A Study on the Effects of Smoothing in Time Series Prediction
Background
Smoothing filters are commonly applied in time series data analysis to reduce noise and improve prediction accuracy. These filters, such as exponential smoothing and regression-based filters, are particularly effective when working with sentiment data, especially data collected from social media platforms. Sentiment data from sources like Twitter can often contain outliers due to the nature of social media content, making it challenging to obtain reliable predictions. By removing noise through smoothing, we aim to enhance the quality of predictions for sentiment trends, which can vary over time. This study explores whether applying a smoothing filter before training a prediction model can improve the accuracy of sentiment trend predictions.

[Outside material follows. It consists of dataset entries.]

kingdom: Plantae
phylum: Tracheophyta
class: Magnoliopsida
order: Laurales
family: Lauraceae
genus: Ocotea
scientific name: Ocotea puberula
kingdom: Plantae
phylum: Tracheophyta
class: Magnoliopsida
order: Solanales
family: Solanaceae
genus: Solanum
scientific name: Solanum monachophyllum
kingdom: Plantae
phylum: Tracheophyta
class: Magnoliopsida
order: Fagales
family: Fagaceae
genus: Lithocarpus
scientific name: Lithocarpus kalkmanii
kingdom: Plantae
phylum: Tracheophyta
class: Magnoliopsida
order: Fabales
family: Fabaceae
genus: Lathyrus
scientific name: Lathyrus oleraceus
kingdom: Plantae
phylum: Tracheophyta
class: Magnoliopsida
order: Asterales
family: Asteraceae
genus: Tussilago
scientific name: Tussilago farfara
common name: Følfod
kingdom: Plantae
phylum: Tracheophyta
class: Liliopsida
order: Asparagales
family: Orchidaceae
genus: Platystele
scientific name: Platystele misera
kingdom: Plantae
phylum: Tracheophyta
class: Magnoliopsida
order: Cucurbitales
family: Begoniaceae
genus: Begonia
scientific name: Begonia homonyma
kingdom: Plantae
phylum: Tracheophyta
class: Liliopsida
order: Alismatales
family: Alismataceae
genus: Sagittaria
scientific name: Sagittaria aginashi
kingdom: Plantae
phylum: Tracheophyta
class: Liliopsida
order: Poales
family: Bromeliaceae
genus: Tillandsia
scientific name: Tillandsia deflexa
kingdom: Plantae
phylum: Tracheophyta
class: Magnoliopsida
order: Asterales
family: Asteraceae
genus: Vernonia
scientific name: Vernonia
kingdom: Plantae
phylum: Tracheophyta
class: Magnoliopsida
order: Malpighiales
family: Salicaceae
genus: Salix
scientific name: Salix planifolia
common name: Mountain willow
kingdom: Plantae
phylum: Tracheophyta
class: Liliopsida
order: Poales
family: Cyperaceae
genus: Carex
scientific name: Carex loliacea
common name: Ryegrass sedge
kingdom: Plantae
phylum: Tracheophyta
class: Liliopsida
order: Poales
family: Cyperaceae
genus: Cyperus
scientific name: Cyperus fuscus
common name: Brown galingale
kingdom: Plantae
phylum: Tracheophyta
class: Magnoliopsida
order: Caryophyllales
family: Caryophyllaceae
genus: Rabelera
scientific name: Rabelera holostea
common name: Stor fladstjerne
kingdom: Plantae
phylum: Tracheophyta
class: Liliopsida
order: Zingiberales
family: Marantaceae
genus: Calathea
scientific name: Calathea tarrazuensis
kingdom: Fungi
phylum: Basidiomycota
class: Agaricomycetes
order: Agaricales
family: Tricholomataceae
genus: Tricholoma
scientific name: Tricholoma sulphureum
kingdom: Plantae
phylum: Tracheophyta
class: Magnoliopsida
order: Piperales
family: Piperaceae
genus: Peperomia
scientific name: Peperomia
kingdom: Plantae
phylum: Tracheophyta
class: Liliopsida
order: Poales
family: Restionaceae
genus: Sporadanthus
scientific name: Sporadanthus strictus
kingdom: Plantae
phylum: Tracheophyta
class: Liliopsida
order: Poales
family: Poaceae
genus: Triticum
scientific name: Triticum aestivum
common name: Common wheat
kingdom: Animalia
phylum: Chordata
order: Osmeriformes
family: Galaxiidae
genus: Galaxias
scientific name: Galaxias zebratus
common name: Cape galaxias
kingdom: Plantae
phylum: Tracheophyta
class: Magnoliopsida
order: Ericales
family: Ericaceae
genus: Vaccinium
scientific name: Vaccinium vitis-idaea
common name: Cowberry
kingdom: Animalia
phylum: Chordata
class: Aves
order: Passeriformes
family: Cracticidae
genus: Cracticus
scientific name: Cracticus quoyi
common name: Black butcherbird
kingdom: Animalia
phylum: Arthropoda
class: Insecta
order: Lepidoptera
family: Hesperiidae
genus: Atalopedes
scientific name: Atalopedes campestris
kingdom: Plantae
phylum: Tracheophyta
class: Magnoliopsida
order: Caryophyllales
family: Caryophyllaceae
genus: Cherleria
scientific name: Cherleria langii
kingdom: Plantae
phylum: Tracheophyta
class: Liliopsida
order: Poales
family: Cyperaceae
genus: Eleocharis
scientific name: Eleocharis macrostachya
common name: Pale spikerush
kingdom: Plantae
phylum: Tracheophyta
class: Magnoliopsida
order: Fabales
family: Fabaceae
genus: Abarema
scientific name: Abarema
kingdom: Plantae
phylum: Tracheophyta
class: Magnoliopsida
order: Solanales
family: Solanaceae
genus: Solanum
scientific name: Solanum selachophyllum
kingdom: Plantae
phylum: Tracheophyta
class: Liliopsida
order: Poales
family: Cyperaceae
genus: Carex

Specifically, we focus on sentiment data categorized into positive, negative, and neutral trends, both for text and image-based tweets.
Methodology
To evaluate the impact of smoothing on prediction accuracy, we apply six different types of trends, including positive, negative, and neutral sentiment for both text and image-based tweets. The dataset includes 300 days of aggregated data for each trend category: 17,25,297 values for text sentiment and 3,62,079 values for image sentiment. We use Facebook’s Prophet, a popular forecasting library, to predict sentiment trends. The model is trained using the first 240 days of data and then forecasts the sentiment trend for the subsequent 60 days. We experiment with various smoothing techniques, including exponential smoothing, seasonal decomposition, and polynomial smoothing, to determine if smoothing the data before training improves the predictive performance.
Findings
The effectiveness of smoothing filters varies depending on the type of sentiment trend being predicted. The results indicate that filtering actually worsens prediction accuracy in certain cases, specifically for Positive/Neutral Text and Positive Image sentiment trends. However, seasonal decomposition outperforms other methods for predicting Negative Text and Neutral Image trends, likely due to its ability to handle seasonality in the data. On the other hand, polynomial smoothing yields the best results for predicting Negative Image trends. These findings suggest that while smoothing can improve accuracy in some contexts, its effectiveness is highly dependent on the type of sentiment trend and the nature of the data.